Тарас почти не сомневался, что тот «нерусский пулеметчик», о котором поведал ему древний старик Никифор Журавлев с опустевшего хутора на берегу Ика, и есть Андрей Лусис. Правда, старик упорно называл пулеметчика Лусиным, как звали его русские товарищи из пулеметной команды, прикрывавшей отход главных сил, но вряд ли то мог быть, скажем, красный мадьяр. (Мадьярские фамилии, в отличие от латышских, менее поддаются фонетической модуляции.) Недавно, после возвращения из Риги, Тарас снова побывал на хуторке у Журавлева. Старик, конечно, позабыл о своем обещании разыскать карточку Лусина, увезенную младшим сыном в правленческое село колхоза. Тарас в первое же воскресенье сам отправился к Журавлеву-младшему, уговорив старика поехать вместе с ним. Его ждала удача: фотография «нерусского пулеметчика» висела в горнице вместе с добрым десятком разных семейных карточек. «Да вот он, вот Лусин-то», — сказал старик, подслеповато щурясь.
Тарас скрупулезно исследовал выцветшую фотографию, Лусин был явно похож на Петера Лусиса, разве что лоб повыше да усы длинные, как у Фабрициуса (они мешали рассмотреть знакомый склад полных губ). Тарас долго разбирал полустертый штамп рижского фотографа. Сомнений не оставалось — это был Андрей Мартынович Лусис. Если бы еще прочесть надпись на нижнем поле кабинетной карточки, но она, к сожалению, расплылась в бледное лиловое пятно.
Он выпросил фотографию на два-три дня, чтобы переснять дома. Старик Журавлев весьма неохотно согласился, так что взять ее насовсем и думать было нечего.

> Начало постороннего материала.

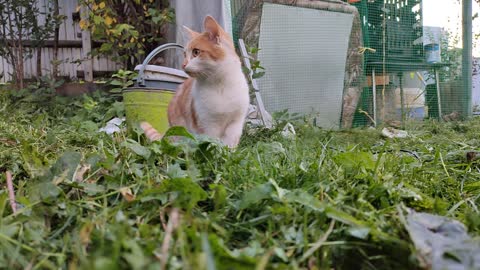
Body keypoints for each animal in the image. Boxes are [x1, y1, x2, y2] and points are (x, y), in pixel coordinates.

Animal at [142, 15, 248, 149]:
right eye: (184, 54)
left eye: (196, 52)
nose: (183, 65)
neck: (220, 84)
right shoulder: (208, 126)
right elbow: (212, 145)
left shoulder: (235, 125)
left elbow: (229, 146)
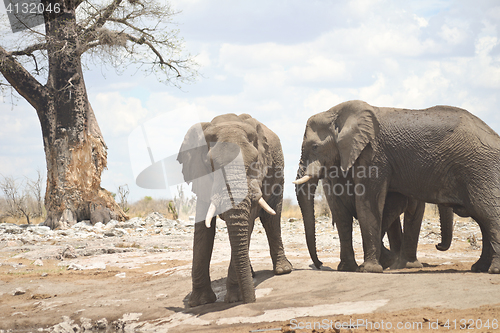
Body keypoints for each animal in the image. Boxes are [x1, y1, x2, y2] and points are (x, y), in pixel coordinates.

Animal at [177, 113, 292, 304]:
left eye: (255, 162)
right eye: (212, 165)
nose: (251, 301)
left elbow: (249, 221)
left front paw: (235, 299)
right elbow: (203, 230)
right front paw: (200, 302)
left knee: (272, 220)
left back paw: (283, 270)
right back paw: (252, 274)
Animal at [294, 100, 498, 272]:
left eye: (314, 147)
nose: (320, 264)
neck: (337, 114)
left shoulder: (374, 154)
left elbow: (368, 204)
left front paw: (370, 269)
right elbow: (347, 211)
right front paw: (353, 269)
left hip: (478, 167)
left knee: (486, 212)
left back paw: (491, 270)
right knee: (483, 217)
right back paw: (479, 268)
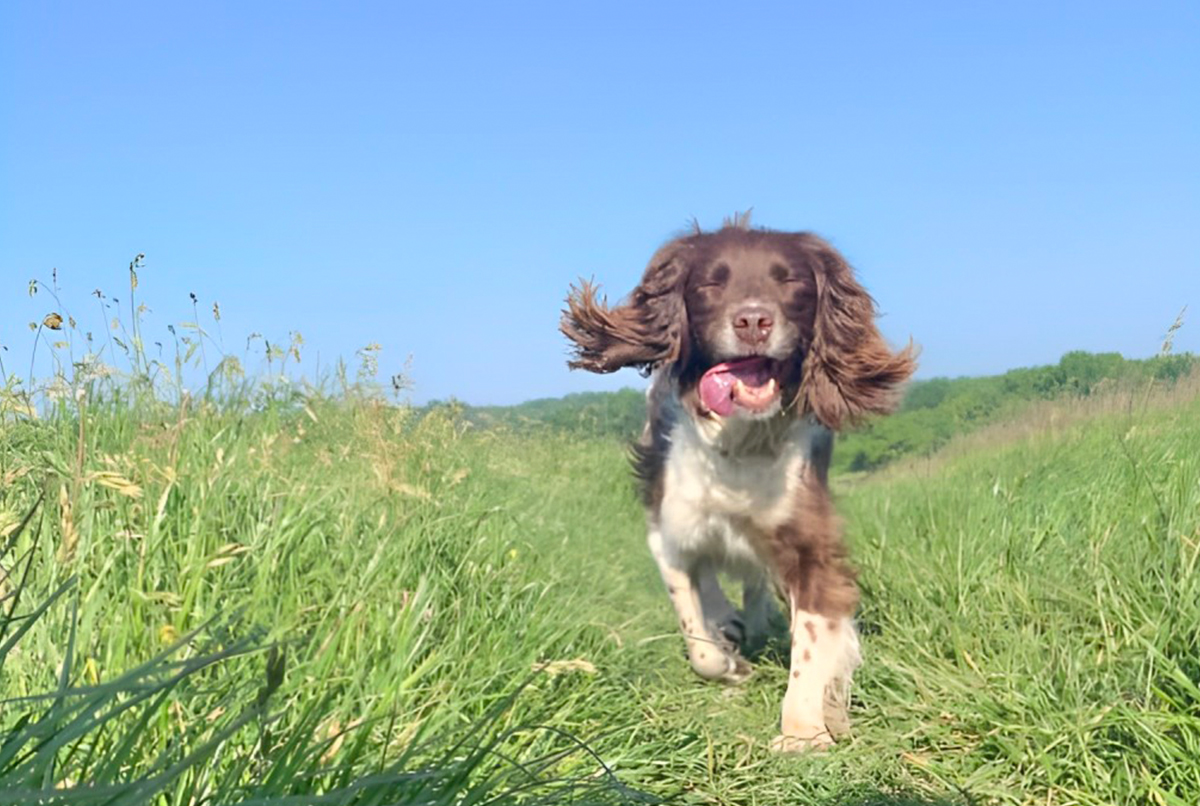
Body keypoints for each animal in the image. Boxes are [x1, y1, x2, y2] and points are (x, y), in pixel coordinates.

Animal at [556, 213, 912, 748]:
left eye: (789, 280)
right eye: (710, 283)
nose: (753, 321)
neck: (741, 442)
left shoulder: (808, 540)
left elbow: (811, 640)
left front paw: (803, 731)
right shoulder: (668, 531)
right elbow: (697, 636)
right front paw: (729, 661)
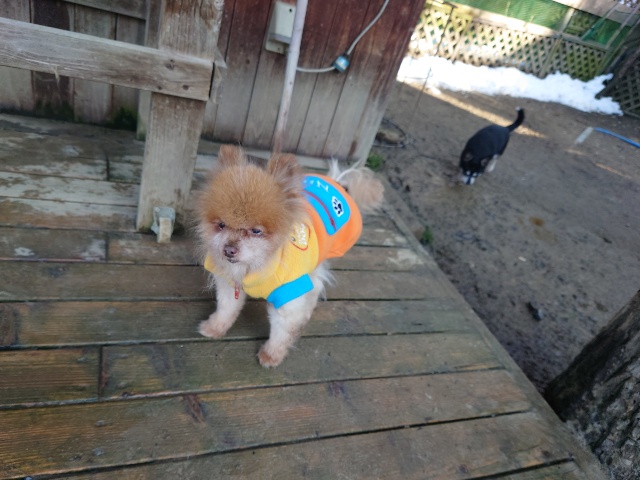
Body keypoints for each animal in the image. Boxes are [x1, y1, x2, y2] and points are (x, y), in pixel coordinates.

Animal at [196, 145, 384, 367]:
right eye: (221, 225)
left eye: (256, 231)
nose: (229, 249)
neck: (256, 266)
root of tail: (338, 183)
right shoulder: (229, 284)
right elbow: (226, 308)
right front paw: (215, 327)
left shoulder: (288, 296)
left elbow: (281, 331)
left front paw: (271, 355)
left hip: (317, 261)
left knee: (315, 286)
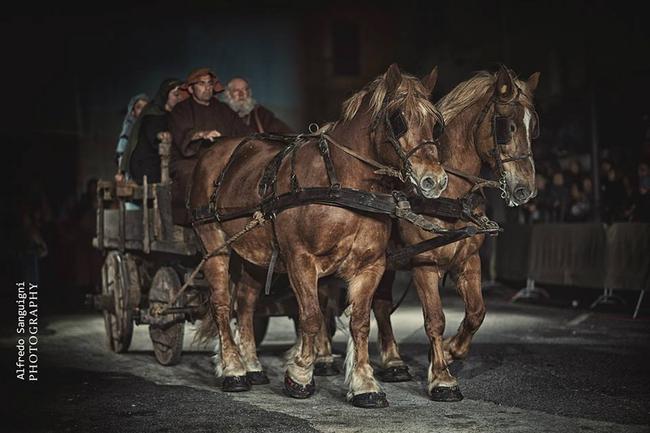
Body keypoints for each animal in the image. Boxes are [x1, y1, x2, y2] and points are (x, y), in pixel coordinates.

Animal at [189, 62, 446, 406]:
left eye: (435, 124)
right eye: (398, 120)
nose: (435, 180)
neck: (341, 184)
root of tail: (213, 150)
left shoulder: (371, 264)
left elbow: (360, 321)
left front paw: (365, 384)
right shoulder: (300, 259)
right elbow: (310, 316)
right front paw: (299, 375)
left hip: (254, 256)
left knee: (244, 305)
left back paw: (252, 365)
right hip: (215, 244)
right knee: (220, 304)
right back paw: (233, 370)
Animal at [368, 66, 540, 400]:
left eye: (533, 127)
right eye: (505, 126)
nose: (524, 189)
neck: (450, 198)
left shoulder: (468, 261)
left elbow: (476, 312)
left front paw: (450, 352)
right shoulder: (424, 264)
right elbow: (435, 318)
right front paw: (441, 378)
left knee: (380, 304)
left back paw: (394, 362)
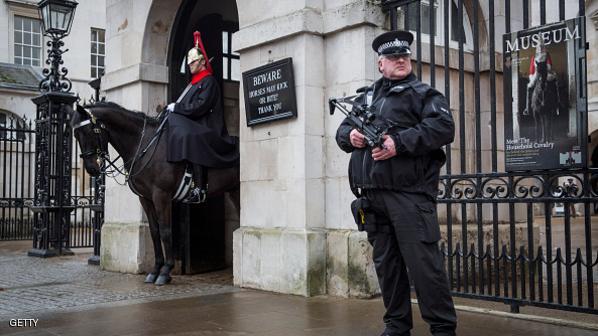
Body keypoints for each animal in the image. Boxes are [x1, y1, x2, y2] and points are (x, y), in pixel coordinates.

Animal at [66, 101, 241, 284]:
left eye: (90, 131)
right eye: (76, 135)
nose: (92, 169)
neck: (143, 146)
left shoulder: (161, 195)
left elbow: (165, 231)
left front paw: (166, 271)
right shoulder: (146, 198)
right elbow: (154, 232)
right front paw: (156, 269)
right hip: (235, 191)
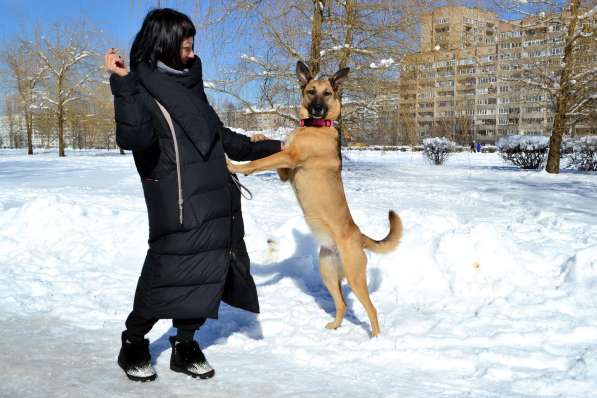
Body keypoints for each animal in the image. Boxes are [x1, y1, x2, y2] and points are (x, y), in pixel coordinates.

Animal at [226, 61, 402, 336]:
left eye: (327, 93)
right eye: (311, 91)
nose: (318, 109)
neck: (315, 126)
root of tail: (359, 235)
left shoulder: (290, 157)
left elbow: (256, 163)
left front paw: (233, 165)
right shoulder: (286, 170)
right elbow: (269, 153)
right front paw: (258, 136)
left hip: (355, 277)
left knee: (372, 310)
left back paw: (375, 338)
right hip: (327, 272)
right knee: (341, 304)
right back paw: (334, 326)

Тарас не торопился сообщать о своей находке в Ригу. Лучше отложить приезд Петера до весны; пока же надо благоустроить могилу пулеметчиков Блюхера, где стоял диабазовый замшелый камень с высеченной короткой эпитафией: «Горным орлам Урала — от местных крестьян». И ниже одиннадцать имен — русских, украинских, мадьярских. Наконец здесь появится и подлинное имя латышского стрелка Андрея Лусиса. Стало быть, сыны не трех, а четырех народов покоятся тут, на уральской всхолмленной земле. Этот старый камень ни в коем случае нельзя трогать, он доставлен сюда окрестными жителями на специально сделанных санях в канун 1921-го, голодного года. Но неплохо бы рядом с ним поднять стелу, как это делается нынче на братских могилах. Райком, конечно, поможет.